Title:Geometry, Dynamics and Topology of Thickness Landscape: A Morse-Theoretic Analysis of the Return-Map in the Class $\mathcal{O}_{C}$

Abstract:We study the geometric and dynamical structure induced by the return map associated with domains in the class \(\mathcal{O}_{C}\). This map, defined through a geometric round-trip between the convex core and the outer boundary, generates a discrete dynamical system on the boundary \(\partial C\).
Building on previous results establishing global convergence of the return dynamics, we show that equilibria of the return map coincide with the critical points of the thickness function. This identification allows us to apply Morse-theoretic tools to derive global constraints on the dynamics. In particular, we obtain lower bounds on the number of equilibria in terms of the Betti numbers of \(\partial C\), as well as a global balance relation governed by the Euler characteristic.

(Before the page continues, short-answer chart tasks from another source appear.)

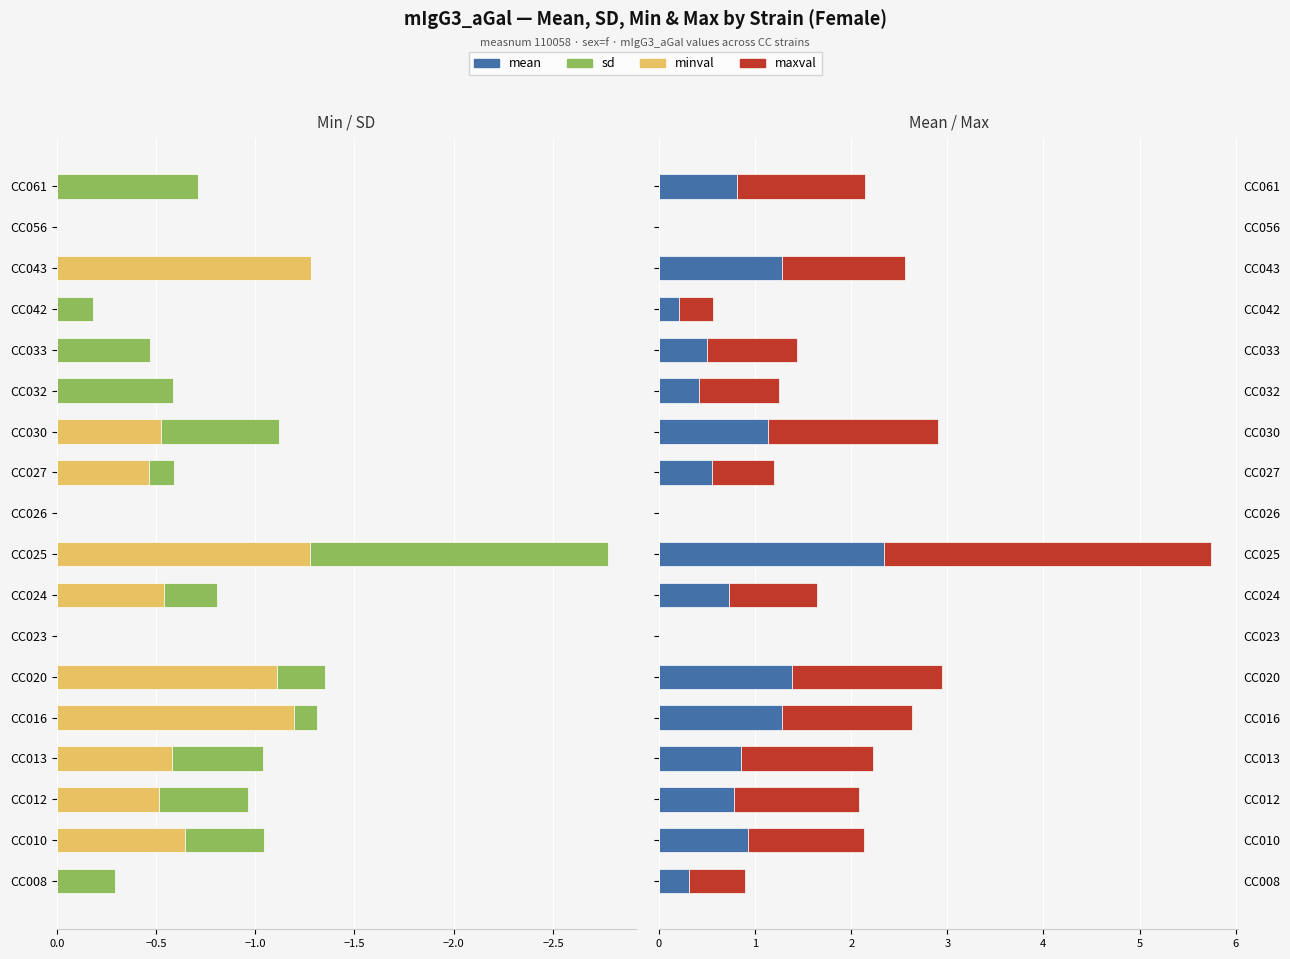

How many distinct data groups are displayed?

4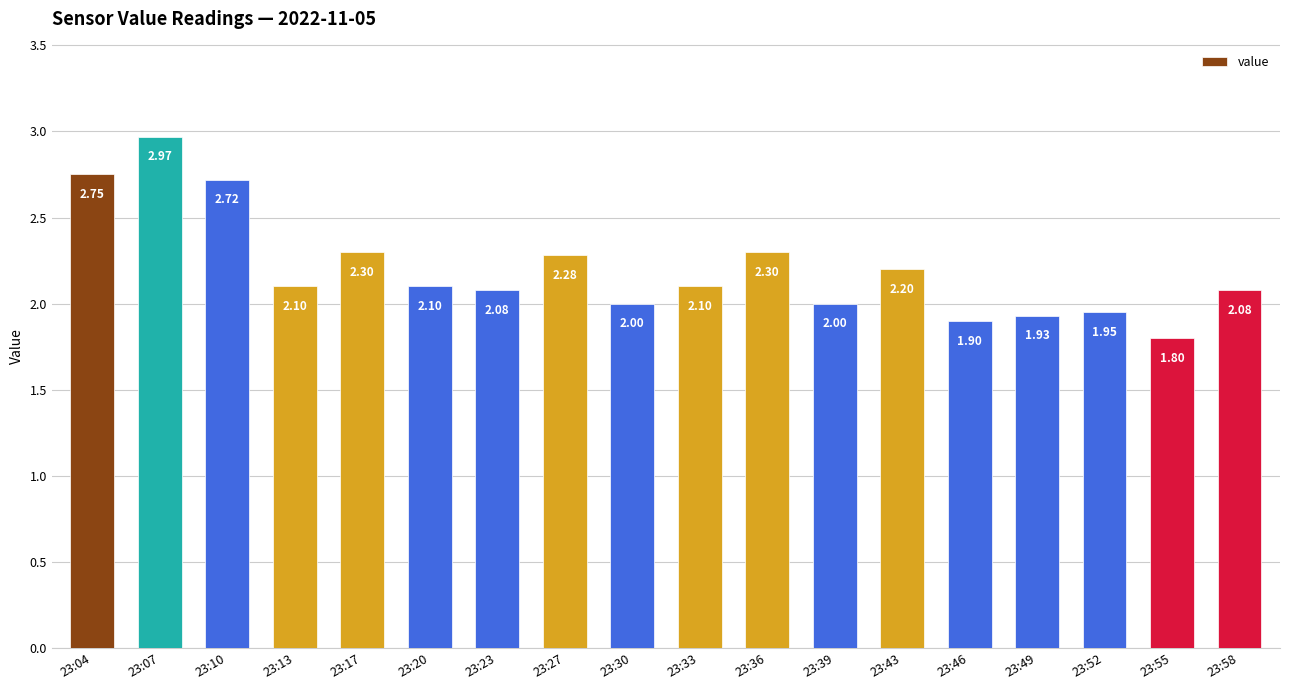

Where does the data first go above 2?

23:04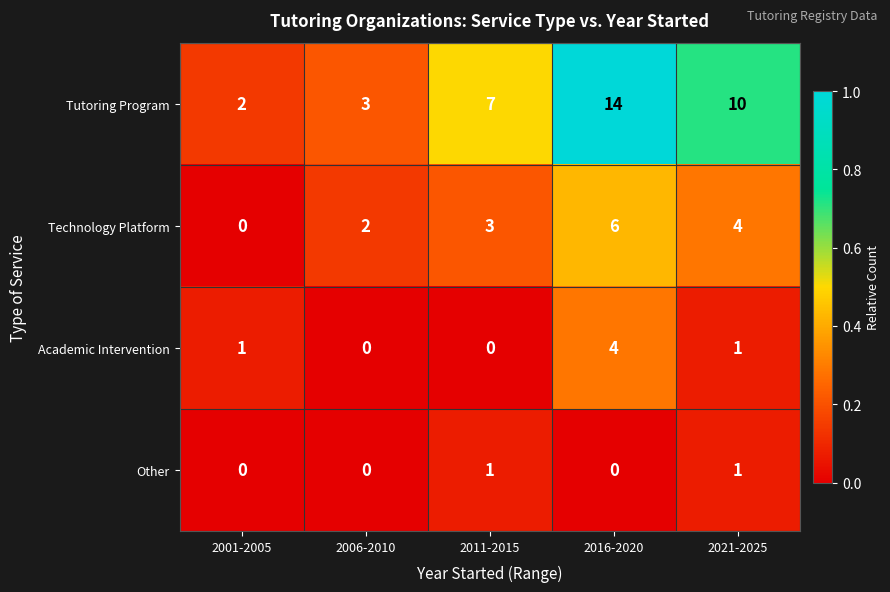

Rank the series by their maximum value, from lowest to highest.

Other, Academic Intervention, Technology Platform, Tutoring Program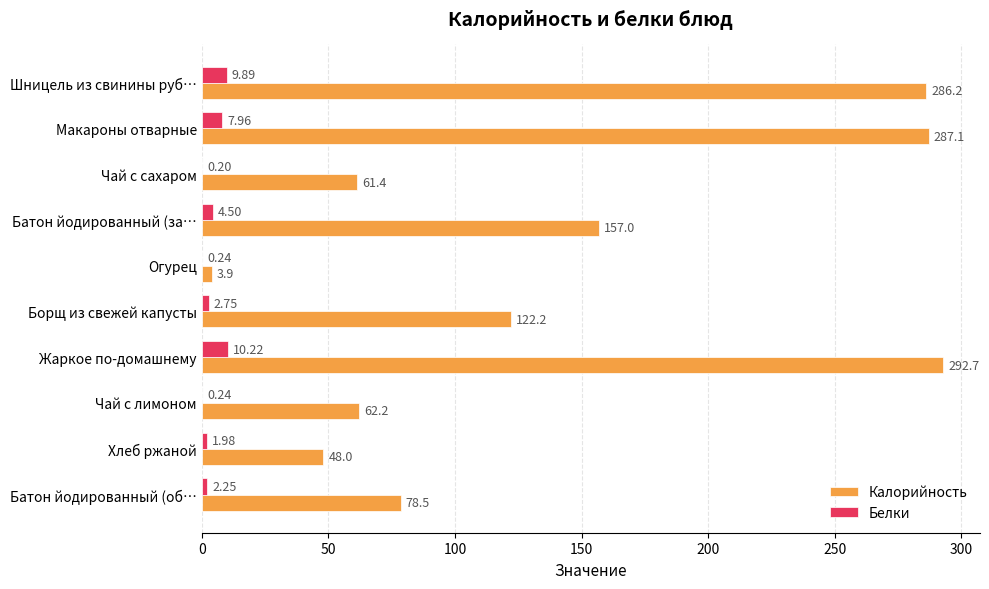

Which label corresponds to the largest value in the chart?

Жаркое по-домашнему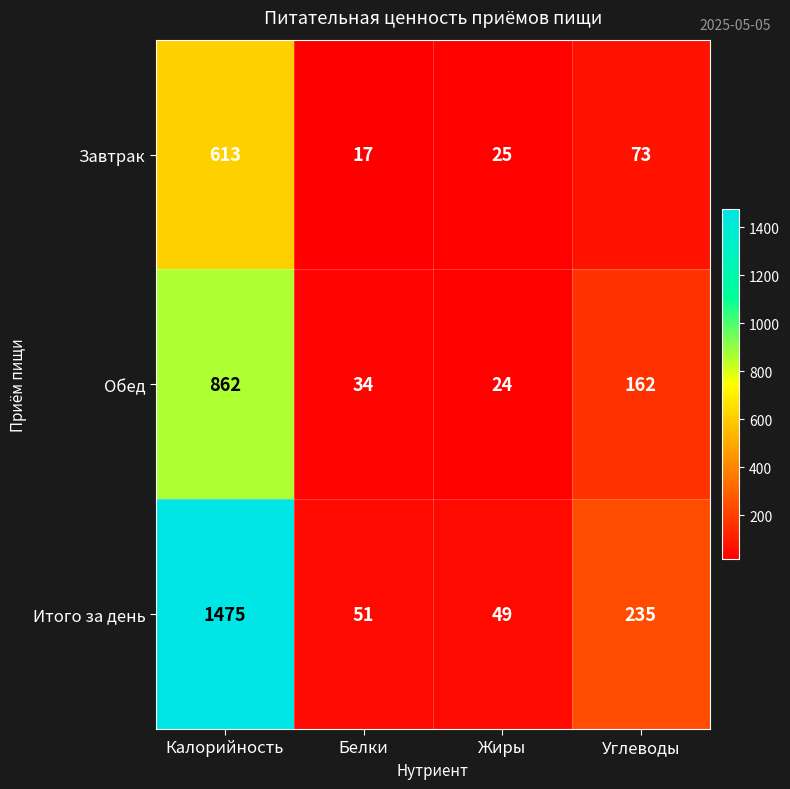

Which label corresponds to the smallest value in the chart?

Белки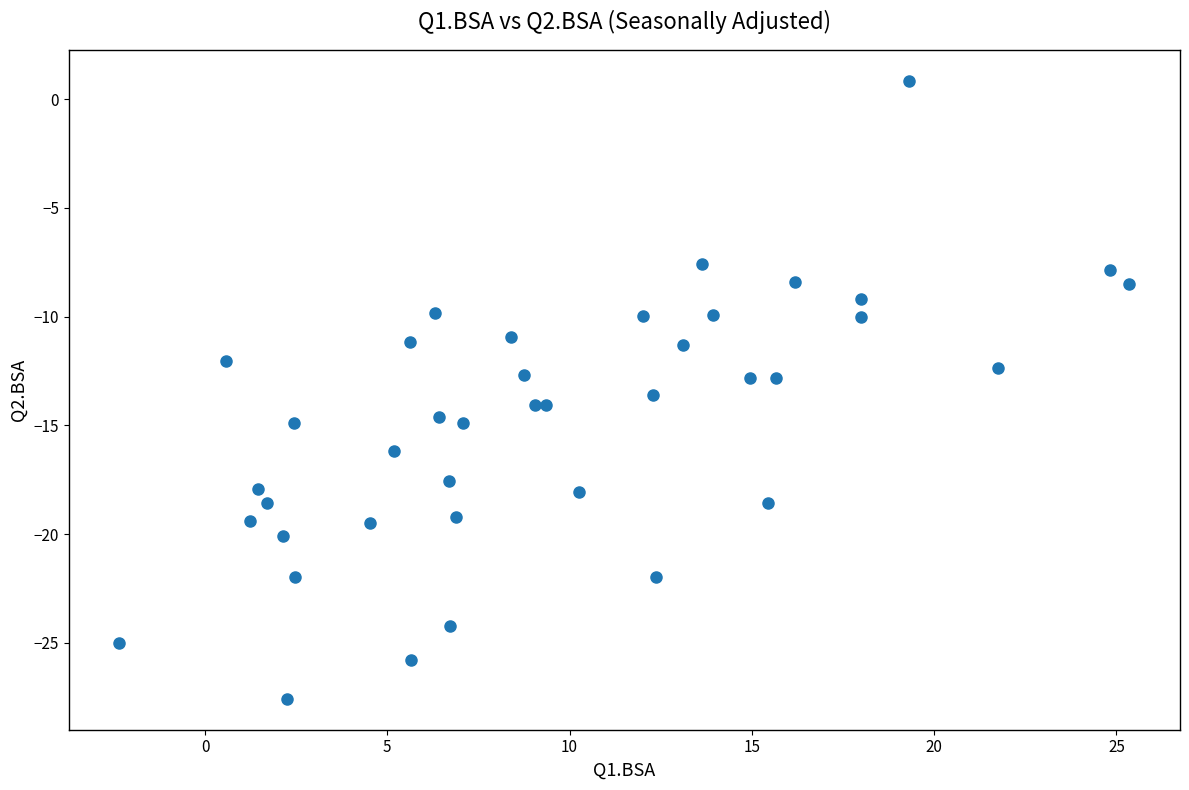

What is the range of Y values (max minus min)?

28.4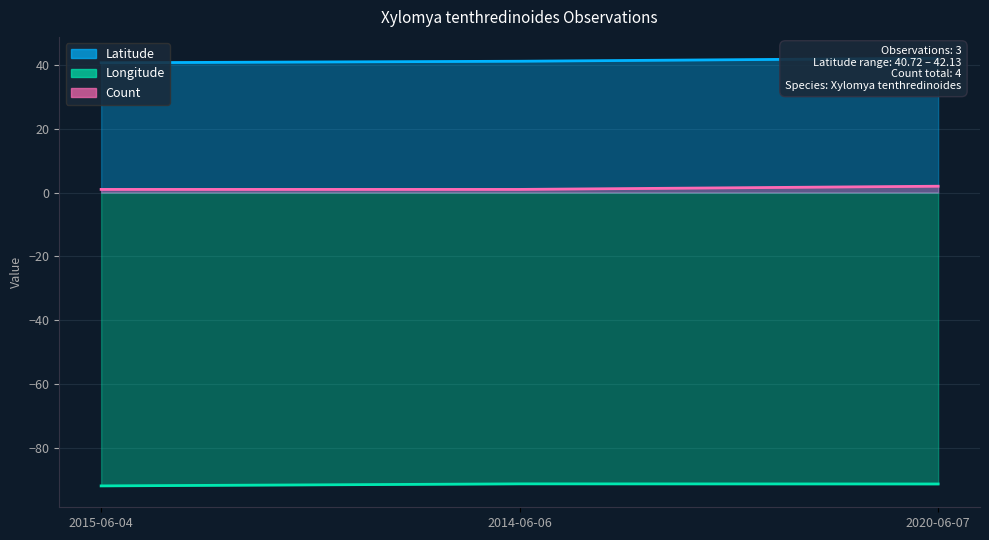

List the labels in order of Longitude value, largest first.

2014-06-06, 2020-06-07, 2015-06-04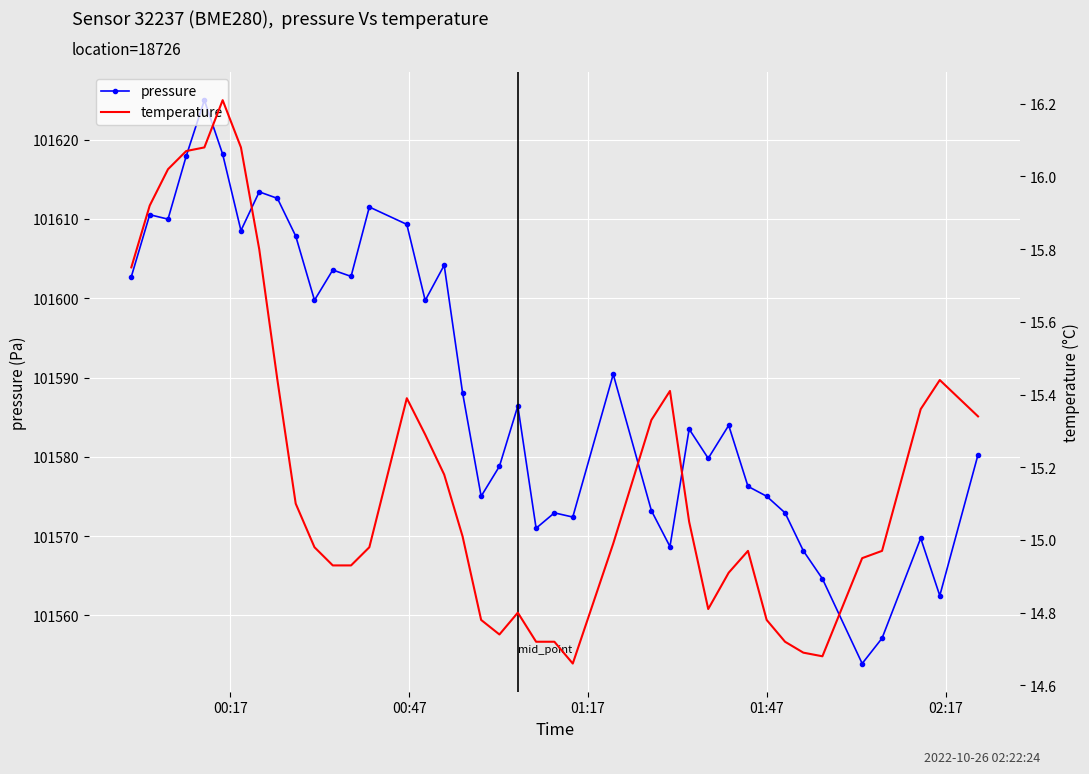

What is the difference between the maximum and minimum values in the temperature series?

1.6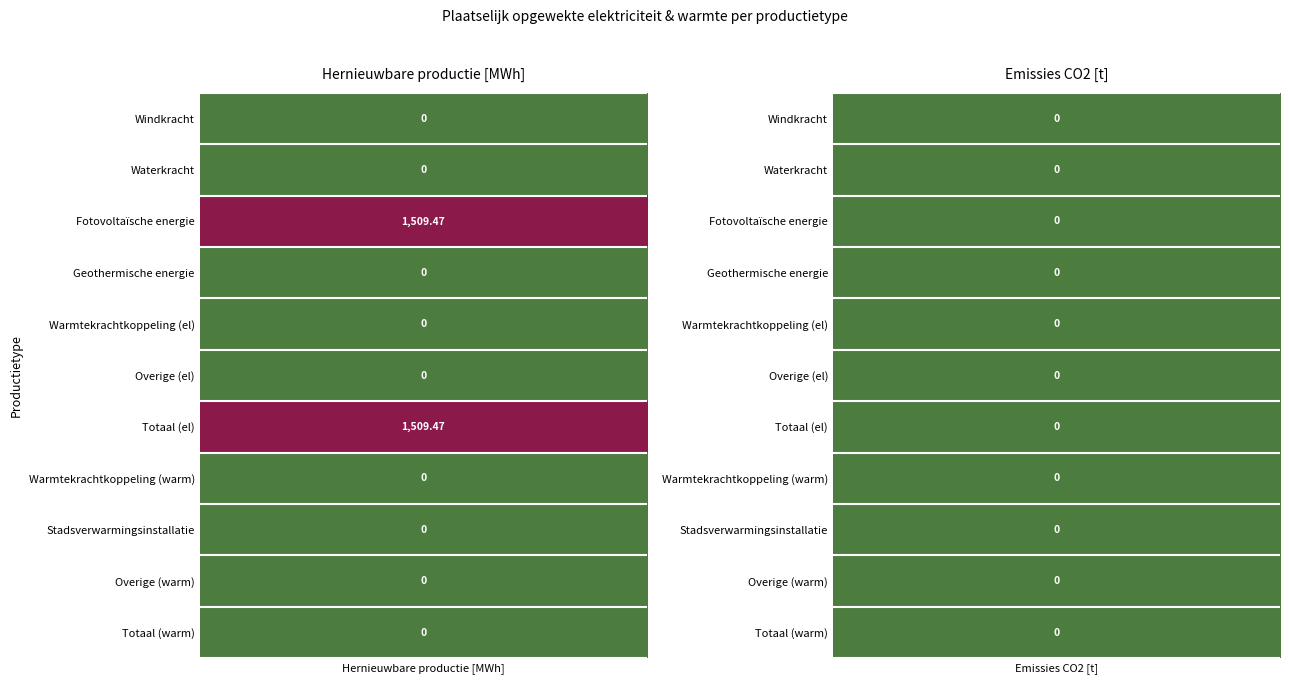

Count the number of data series in this chart.

11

We further analyze the local behavior of the return map near equilibria. Using the differentiability of the return map inherited from the radial and reciprocal constructions, we derive a first-order expansion in which the linearization is governed by the Hessian of the thickness function and an operator arising from the geometry of the return map. This leads to an operator-valued generalization of the previously observed scalar structure, revealing that the dynamics behaves as an anisotropic gradient-like iteration rather than a purely isotropic descent. Near nondegenerate minima, we prove a quantitative descent estimate and local linear convergence under a spectral condition. Under aligned nonlocal geometry, the sign of the curvature gap between the convex core and the outer boundary determines whether the induced dynamics is contracting, neutral, or expanding in each principal direction.
Finally, we discuss extensions beyond the Morse setting, including the Morse-Bott case, and highlight connections between the geometry of the domain, the topology of \(\partial C\), and the structure of the induced dynamics.